* [WHAT THE EXERCISE ASKS]
From the data that follows, copy every line with the string "Example".

- - - -

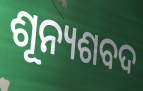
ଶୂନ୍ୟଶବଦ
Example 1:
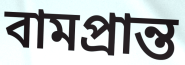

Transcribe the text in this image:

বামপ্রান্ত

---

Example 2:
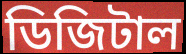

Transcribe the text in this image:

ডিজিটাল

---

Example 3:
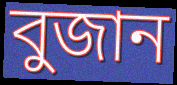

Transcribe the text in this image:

- - - -

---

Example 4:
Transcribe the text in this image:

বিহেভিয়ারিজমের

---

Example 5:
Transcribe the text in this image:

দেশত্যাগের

- - - -

* [SOLVED PROBLEM]
Example 1:
Example 2:
Example 3:
Example 4:
Example 5:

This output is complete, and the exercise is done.